══ Exercise passage ══
Search code examples
python-3.xregexstringsplitpython-re

Split string elements based on multiple words delimiters in Python


Given a text list as follows:

text = ["Nanjing Office and Retail Market Overview 2019 Second Quarter", 
"Xi'an Office and Retail Market Overview 2020 Q1", 
"Suzhou office and retail overview 2019 fourth quarter DTZ Research", 
"marketbeat Shanghai office Second quarter of 2020 Future New Grade A office supply in non-core business districts One-year trend Although the epidemic in Shanghai has been controlled in a timely and effective manner, the negative impact of the epidemic on Shanghai's commercial real estate The impact continues.", 
"Shanghai office September 2019 marketbeats 302.7 -0.4% 12.9% rent rent growth vacancy"]

I would like to use multiple words (Market, quarter, marketbeats) to split each string element, then get the first part including the delimiter words:

for string in text:
    # string = string.lower()
    split_str = re.split(r"[Market|quarter|marketbeats]", string)
    print(split_str)
═══
Assigned task 1: Summarize the string-splitting question in two sentences.
Assigned task 2: From the string-splitting question, extract the text between "I would like" and "print(split_str)", inclusive.
══ Excerpted data ══
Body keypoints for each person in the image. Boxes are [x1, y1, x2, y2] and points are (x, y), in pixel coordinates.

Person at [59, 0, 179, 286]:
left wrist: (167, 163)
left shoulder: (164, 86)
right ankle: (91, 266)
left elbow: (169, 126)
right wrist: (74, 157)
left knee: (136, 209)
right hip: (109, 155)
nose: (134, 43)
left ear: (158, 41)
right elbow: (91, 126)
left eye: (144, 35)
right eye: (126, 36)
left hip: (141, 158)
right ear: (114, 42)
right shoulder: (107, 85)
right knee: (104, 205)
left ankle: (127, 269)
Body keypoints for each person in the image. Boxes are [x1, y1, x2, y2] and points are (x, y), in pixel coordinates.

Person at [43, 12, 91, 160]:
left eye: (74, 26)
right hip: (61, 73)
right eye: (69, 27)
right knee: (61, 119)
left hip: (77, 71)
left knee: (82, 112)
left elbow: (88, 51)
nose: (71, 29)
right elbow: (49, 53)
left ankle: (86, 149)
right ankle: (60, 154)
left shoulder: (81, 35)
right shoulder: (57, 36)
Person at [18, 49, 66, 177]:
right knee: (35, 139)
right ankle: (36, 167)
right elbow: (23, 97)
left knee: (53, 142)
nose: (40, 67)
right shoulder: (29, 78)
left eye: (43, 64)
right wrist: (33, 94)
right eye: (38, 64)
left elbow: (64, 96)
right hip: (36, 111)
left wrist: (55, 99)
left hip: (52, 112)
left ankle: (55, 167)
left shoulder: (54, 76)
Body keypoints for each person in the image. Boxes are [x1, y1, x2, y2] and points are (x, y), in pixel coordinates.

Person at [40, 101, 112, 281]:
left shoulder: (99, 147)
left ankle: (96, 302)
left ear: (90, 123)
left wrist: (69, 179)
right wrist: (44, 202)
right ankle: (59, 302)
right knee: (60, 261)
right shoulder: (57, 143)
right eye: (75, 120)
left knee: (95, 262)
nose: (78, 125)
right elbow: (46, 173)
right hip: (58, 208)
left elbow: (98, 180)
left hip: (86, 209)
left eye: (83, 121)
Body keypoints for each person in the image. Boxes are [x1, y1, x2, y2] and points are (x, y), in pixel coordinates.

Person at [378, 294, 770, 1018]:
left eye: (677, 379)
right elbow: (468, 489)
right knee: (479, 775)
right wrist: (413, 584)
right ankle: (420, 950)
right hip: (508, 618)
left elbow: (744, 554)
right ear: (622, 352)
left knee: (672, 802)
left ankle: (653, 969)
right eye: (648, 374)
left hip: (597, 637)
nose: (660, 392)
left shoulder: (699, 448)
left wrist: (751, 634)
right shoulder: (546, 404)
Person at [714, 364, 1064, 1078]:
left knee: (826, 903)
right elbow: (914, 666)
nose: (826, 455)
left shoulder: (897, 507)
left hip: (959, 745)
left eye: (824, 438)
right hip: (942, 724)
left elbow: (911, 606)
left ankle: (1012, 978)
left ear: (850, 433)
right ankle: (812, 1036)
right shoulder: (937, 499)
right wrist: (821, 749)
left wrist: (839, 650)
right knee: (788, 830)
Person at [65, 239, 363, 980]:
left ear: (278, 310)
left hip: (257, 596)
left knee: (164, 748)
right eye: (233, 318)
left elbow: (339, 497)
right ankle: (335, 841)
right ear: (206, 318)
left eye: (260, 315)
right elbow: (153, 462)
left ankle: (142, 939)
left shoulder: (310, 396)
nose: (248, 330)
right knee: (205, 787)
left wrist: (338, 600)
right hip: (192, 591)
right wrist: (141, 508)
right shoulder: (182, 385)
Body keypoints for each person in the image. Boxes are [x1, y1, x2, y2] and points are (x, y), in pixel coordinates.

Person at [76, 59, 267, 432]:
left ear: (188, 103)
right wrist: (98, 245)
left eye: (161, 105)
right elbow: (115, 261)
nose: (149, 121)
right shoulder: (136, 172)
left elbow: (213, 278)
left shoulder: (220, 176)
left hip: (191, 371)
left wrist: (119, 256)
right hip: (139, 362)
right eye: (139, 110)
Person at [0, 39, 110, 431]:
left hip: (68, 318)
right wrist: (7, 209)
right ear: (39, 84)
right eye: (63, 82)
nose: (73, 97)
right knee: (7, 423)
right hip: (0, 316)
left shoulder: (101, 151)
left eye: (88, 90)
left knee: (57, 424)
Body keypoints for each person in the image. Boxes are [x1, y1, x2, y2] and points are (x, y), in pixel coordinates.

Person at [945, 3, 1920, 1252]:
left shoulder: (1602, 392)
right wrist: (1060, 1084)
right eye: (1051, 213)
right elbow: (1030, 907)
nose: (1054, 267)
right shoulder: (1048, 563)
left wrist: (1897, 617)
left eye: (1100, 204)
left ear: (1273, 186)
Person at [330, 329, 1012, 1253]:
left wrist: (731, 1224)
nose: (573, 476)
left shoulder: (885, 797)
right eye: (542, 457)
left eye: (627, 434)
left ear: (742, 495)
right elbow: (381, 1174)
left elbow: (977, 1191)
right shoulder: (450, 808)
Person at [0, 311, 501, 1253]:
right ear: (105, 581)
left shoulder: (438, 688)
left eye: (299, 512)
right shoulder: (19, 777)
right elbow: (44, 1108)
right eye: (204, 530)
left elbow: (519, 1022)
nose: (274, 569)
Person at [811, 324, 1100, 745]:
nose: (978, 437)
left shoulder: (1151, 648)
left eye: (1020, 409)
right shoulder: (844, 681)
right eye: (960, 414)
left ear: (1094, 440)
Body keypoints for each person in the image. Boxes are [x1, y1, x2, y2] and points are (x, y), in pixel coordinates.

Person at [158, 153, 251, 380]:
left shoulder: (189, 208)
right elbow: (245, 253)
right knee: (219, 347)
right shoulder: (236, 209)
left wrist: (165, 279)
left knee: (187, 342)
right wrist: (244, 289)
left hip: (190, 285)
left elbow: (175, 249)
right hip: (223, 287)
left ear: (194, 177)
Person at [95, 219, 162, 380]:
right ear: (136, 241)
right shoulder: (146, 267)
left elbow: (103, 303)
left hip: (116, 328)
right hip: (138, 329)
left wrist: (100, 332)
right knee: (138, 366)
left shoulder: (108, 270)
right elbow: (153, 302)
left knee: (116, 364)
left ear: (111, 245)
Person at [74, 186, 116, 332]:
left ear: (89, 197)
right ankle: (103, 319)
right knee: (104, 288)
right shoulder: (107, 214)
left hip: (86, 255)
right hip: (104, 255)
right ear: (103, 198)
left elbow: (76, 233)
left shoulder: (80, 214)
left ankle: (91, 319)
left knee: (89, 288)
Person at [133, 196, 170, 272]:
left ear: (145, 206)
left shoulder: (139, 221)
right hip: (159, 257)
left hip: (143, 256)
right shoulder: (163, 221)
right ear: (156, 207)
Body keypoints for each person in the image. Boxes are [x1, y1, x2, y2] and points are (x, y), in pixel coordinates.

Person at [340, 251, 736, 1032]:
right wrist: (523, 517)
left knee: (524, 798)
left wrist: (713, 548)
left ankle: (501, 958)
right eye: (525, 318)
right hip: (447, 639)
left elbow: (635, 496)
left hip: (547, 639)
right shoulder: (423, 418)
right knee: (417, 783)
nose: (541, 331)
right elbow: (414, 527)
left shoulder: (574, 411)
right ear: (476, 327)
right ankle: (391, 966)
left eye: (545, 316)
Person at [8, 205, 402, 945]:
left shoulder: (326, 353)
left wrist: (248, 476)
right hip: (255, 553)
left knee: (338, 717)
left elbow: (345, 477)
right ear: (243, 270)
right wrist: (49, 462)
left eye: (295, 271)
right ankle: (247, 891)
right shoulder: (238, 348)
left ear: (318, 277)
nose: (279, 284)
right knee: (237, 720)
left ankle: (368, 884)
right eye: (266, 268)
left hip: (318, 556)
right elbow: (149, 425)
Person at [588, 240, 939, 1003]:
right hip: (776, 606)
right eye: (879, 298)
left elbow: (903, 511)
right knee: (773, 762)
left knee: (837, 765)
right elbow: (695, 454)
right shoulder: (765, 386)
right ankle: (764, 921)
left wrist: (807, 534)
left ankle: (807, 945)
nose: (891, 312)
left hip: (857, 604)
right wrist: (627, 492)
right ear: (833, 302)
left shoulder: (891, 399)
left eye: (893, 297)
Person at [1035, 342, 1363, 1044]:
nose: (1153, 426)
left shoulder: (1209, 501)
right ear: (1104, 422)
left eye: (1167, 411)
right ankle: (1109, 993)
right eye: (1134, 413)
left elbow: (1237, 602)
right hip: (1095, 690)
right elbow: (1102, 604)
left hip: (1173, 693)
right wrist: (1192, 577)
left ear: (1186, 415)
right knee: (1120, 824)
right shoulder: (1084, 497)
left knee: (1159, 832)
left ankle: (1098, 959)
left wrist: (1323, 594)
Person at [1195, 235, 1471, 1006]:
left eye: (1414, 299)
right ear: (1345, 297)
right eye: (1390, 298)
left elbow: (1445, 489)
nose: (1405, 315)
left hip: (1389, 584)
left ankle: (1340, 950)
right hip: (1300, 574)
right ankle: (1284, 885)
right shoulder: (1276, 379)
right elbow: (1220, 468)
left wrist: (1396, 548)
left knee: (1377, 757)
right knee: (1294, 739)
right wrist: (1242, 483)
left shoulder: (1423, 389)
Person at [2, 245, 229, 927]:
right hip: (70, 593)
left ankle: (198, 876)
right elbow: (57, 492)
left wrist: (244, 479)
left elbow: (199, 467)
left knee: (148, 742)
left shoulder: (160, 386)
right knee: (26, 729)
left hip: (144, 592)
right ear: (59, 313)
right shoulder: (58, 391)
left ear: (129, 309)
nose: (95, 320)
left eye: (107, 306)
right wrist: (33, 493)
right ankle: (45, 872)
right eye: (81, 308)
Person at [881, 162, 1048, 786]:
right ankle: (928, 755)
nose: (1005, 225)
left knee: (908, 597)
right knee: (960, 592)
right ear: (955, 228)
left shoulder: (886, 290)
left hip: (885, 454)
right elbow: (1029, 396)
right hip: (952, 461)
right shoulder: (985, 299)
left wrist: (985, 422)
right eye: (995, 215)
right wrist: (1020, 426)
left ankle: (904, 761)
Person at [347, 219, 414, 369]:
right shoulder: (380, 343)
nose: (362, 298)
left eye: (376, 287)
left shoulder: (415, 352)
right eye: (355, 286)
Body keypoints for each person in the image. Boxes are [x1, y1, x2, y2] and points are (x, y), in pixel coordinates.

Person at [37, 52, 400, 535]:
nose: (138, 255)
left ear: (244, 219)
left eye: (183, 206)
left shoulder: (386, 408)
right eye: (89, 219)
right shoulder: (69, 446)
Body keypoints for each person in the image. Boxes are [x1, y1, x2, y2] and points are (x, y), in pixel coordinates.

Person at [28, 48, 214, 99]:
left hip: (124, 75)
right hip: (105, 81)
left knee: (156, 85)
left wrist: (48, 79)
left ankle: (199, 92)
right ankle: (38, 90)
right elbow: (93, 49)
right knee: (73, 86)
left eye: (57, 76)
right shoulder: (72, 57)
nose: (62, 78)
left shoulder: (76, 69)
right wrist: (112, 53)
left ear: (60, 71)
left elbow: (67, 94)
═══
Worked solution 1: The string-splitting question gives a Python list named text that holds five strings, including "Nanjing Office and Retail Market Overview 2019 Second Quarter" and "Xi'an Office and Retail Market Overview 2020 Q1." The asker wants to split each string on the words Market, quarter and marketbeats and keep the first part along with the delimiter word, and shows a loop that calls re.split with the pattern r"[Market|quarter|marketbeats]" and prints the result.

Worked solution 2:
I would like to use multiple words (Market, quarter, marketbeats) to split each string element, then get the first part including the delimiter words:

for string in text:
    # string = string.lower()
    split_str = re.split(r"[Market|quarter|marketbeats]", string)
    print(split_str)